_PAGE EXTRACT_.
The dramaturgy is very well written, it is vital, intelligent, interesting, and vulnerable. Parts of the book are mixed with personal concoctions by actors about their life and history. Two main parts concern men (the first) and women (the second). Different, separate, and crucial. Slavery, Carl Gustav Jung, shame, fight against injustice, abuse, feminism but above all progress on the trauma of the past generation which is still in us. Not easy or pleasant but extremely necessary.

The public is literally in this global psychotherapy based on Jung's theories. We are connected to ourselves, to nature, we can even smell it. The scenography (by Mateusz Atman who also wrote the screenplay) is simple, based on a few pieces of wood on which you can sit around the fire. It brings memories and being in the circle makes us feel more included. Our common history is like a mirror that we can look at and be surprised or not by what we can see. The first step - curiosity is already taken despite our will. We are presented with a fait accompli. The die is cast.

We are kind in search of a balance between on the one hand, our past, with all the darkness and the waves of shame, and modern trend therapies and the healing of old wounds on the other. Life between generations is like a relay race, there is a baton passed to the successor and we take it without any consideration.

_PROVIDED INFORMATION_.

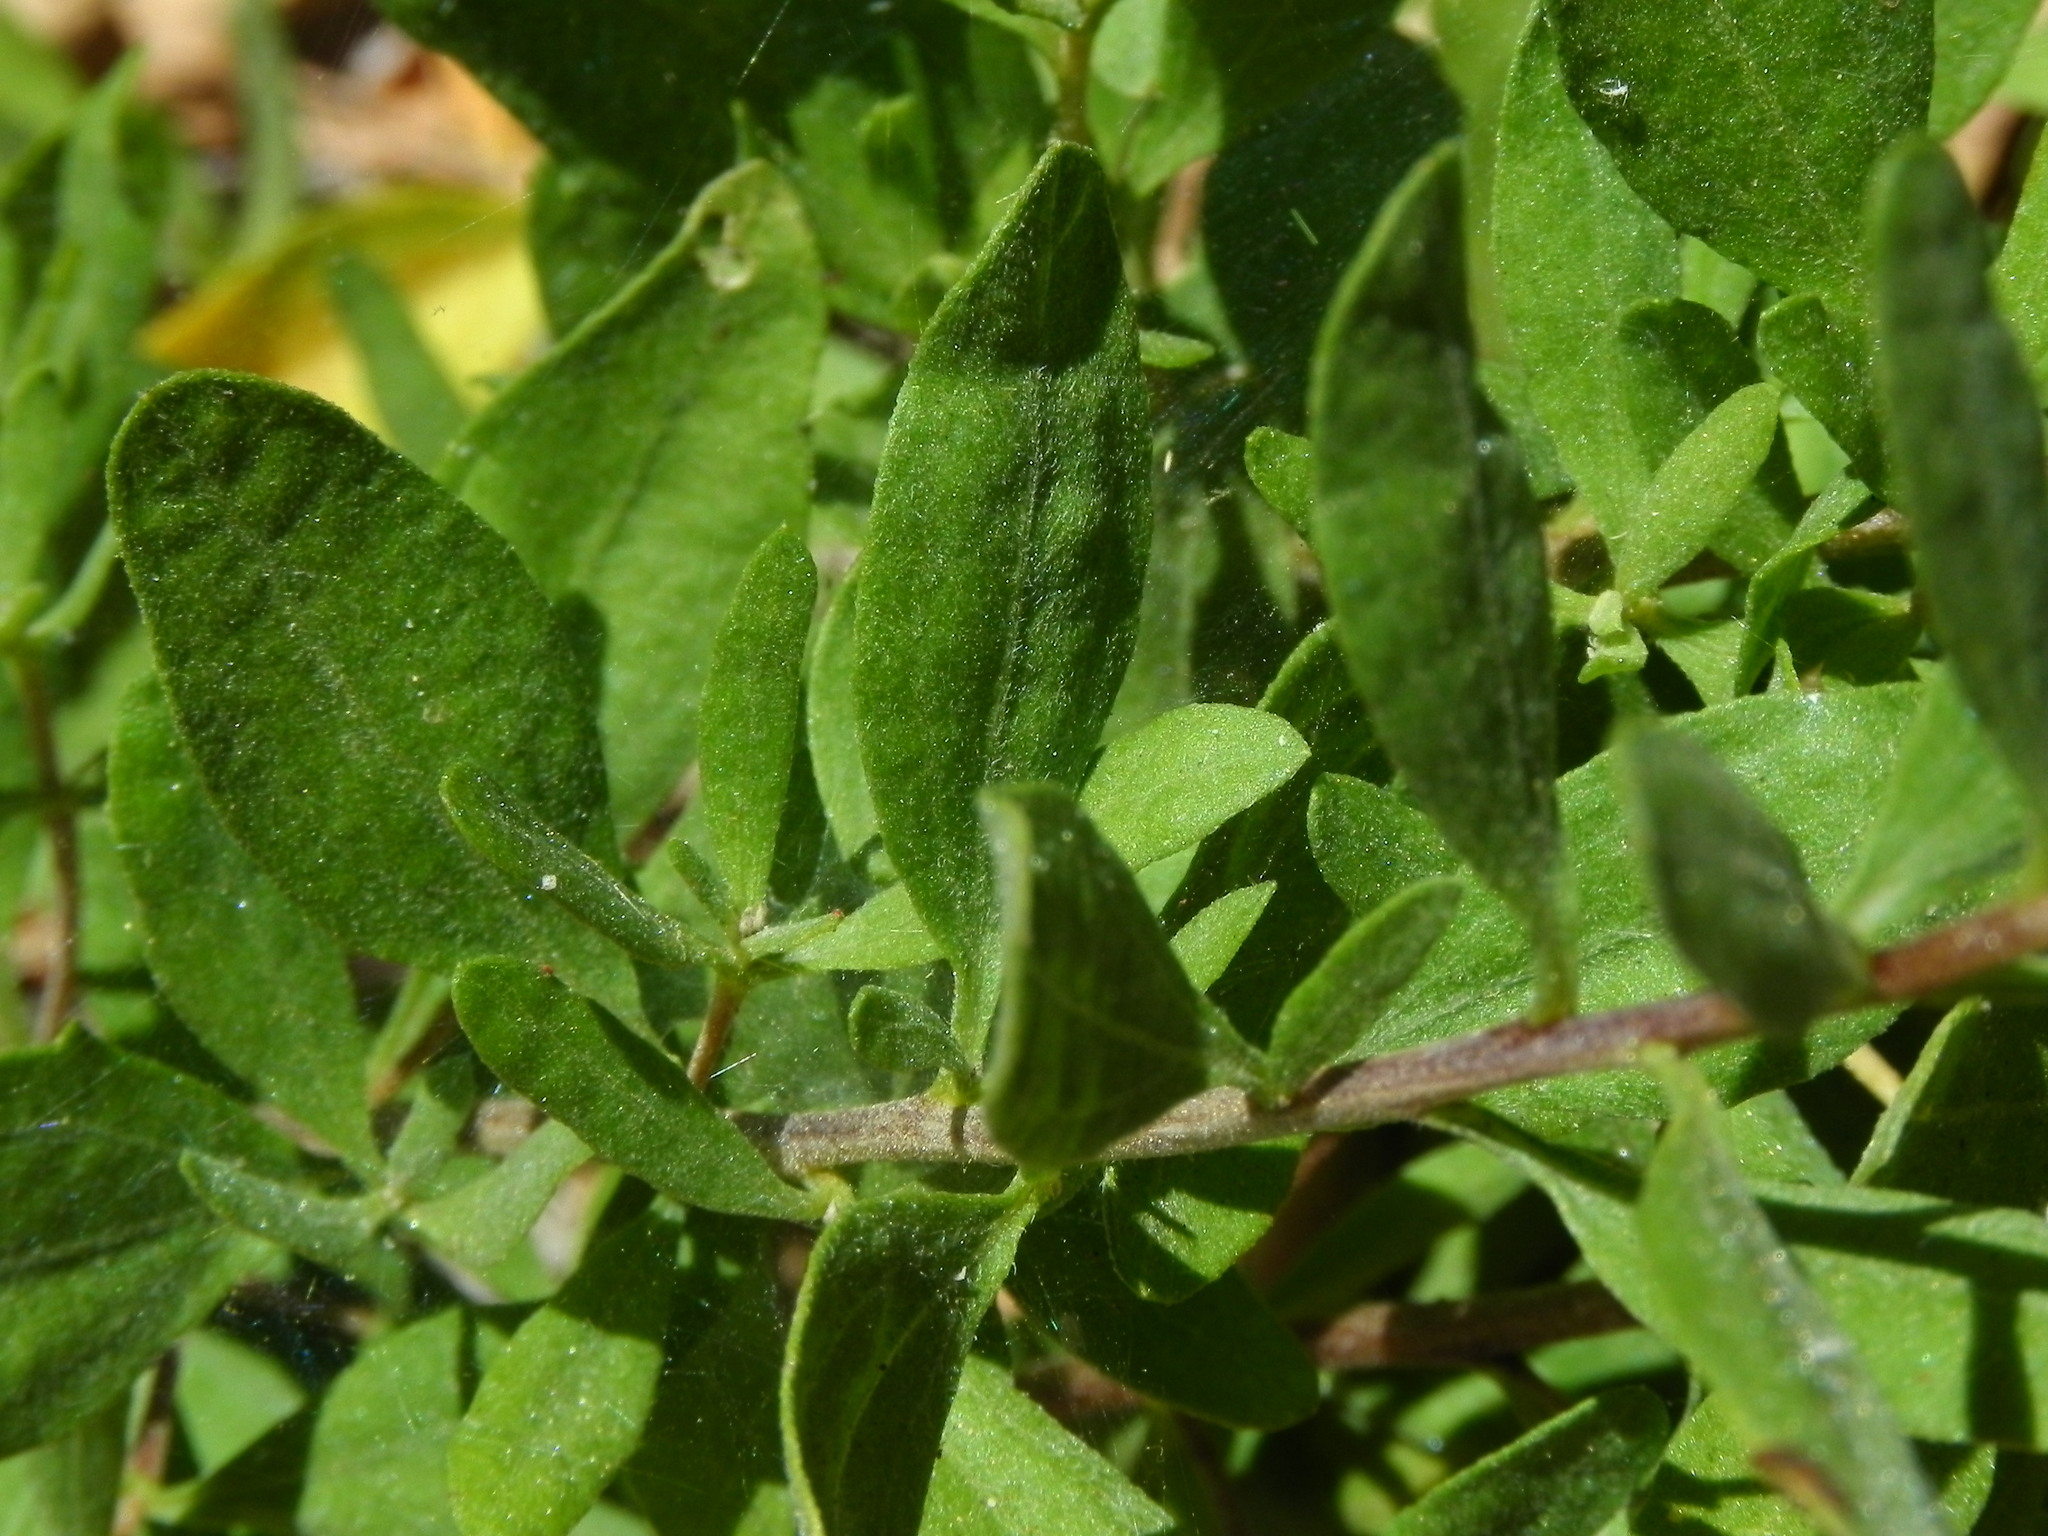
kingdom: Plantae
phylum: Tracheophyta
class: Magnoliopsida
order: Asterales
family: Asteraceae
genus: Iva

* * *

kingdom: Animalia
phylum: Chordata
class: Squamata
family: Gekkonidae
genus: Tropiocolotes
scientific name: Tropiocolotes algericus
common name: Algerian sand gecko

_WORK TASK A_.
Using the review of the play, decide whether each statement agrees with it. Answer yes or no for each, and quote the words that decide it.
(i) The first of the two main parts concerns women.
(ii) The person responsible for the scenography also wrote the screenplay.
(iii) The scenography uses elaborate, complex sets.
_WORK TASK B_. Extend the review of the play by writing what comes next, beginning after its final sentence.
The records have no connection to the review of the play.

_EXERCISE RESPONSE A_.
(i) No: "Two main parts concern men (the first) and women (the second)."
(ii) Yes: "The scenography (by Mateusz Atman who also wrote the screenplay)"
(iii) No: "is simple, based on a few pieces of wood on which you can sit around the fire."

_EXERCISE RESPONSE B_.
The actors create a good atmosphere, close and reassuring in the first male part, and intriguing in the second where we only see women. Each aspect is strong, intense, and necessary. As a society, we need this kind of treatment and personal care, especially with certain facts that we don't usually discuss. The book is a revelation and helps a lot to perceive the show. We must remember and honor the people from whom we come. The director Agnieszka Jakimiak made a very well-designed story about ourselves. I like the first part more with the quartet: Mariusz Bakowski, Rafal Cieluch, Milosz Pietruski, and Tomasz Taranta. It's just funnier and freakier than the second part with Anna Kieca, Dominika Probachta, Jolanta Solarz-Szwed, and Magdalena Taranta. Women are like unchained snarling dogs. They are angry, strong, and unpredictable. That's good but more uncomfortable. One of the actors at some point says that the show about Poland must hurt a little bit... and he doesn't mean only uncomfortable seats.